▶ Task
Please read the excerpt on Madero's presidency below and say who headed the insurrection in the State of Chihuahua.
::: Excerpt to read
In the State of Chihuahua, Pascual Orozco, Jr., who had been Madero’s chief lieutenant in the anti-Diaz movement, headed a formidable insurrection against his former chief, and although he was defeated in the regular engagements, his forces broke up into small groups which gave infinite trouble to the government by their harassing guerilla tactics in a mountainous country.
In the State of Durango petty leaders or cabecillas, who had supported Madero, now turned their arms against him, asserting that the promises of the revolution of 1910 had remained unfulfilled.
To mention all the sporadic disorders in other states, in nearly every case started by former supporters of Señor Madero, would be an interminable task. Suffice it to say that, when Señor Madero ceased to represent the idea of rebellion, and came, as President, to represent the ideas of authority, law, and order, he found arrayed against him the very forces which he had brought into existence to combat and overthrow General Diaz. He found that he had his own revolution on his hands! Never was retribution more swift or striking.
It must be owned that Señor Madero, as President, started out with a sincere and honest endeavor to govern according to the Constitution. But seldom has a sorrier travesty of democracy been witnessed. Elections were followed by interminable recriminations, and charges and counter-charges of fraud and intimidation; sometimes, too, by the open revolt of the defeated candidates. Governors of states refused to make way for their duly elected successors, and barricading themselves with their followers in the executive mansion, defied the agents of the law to oust them. Other disappointed aspirants to office importuned President Madero, against the clear precepts of the law, to help them set aside electoral results. The Mexicans seem at present to lack that virtue which is the sine qua non in a democracy — the faculty of acquiescing in the will of the majority until the next election gives them another chance of obtaining a reversal of the popular verdict.
Then, some adherents of the former administration, who had looked apathetically on while the Diaz régime was tottering to its fall, took advantage of the unlimited liberty which President Madero afforded to the Mexican press, to found opposition newspapers, in which, day by day, his administration was violently assailed and the army was openly invited to repudiate the constituted government.
The administration of Señor Madero being an accomplished fact, patriotism, it should seem, ought to have dictated to enlightened Mexicans the duty of giving to that administration at least the support necessary to enable it to carry on the fundamental work of government.
::::::
::: Supplied information
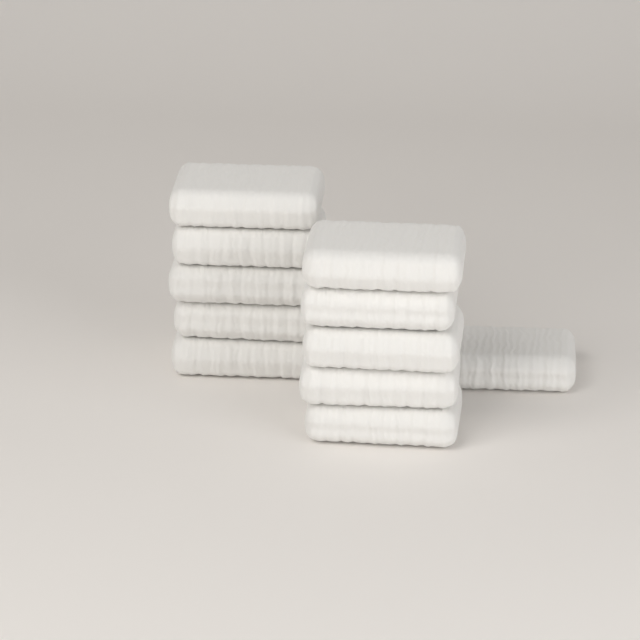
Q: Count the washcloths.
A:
::::::
▶ Right answer
Pascual Orozco, Jr., who had been Madero's chief lieutenant in the anti-Diaz movement.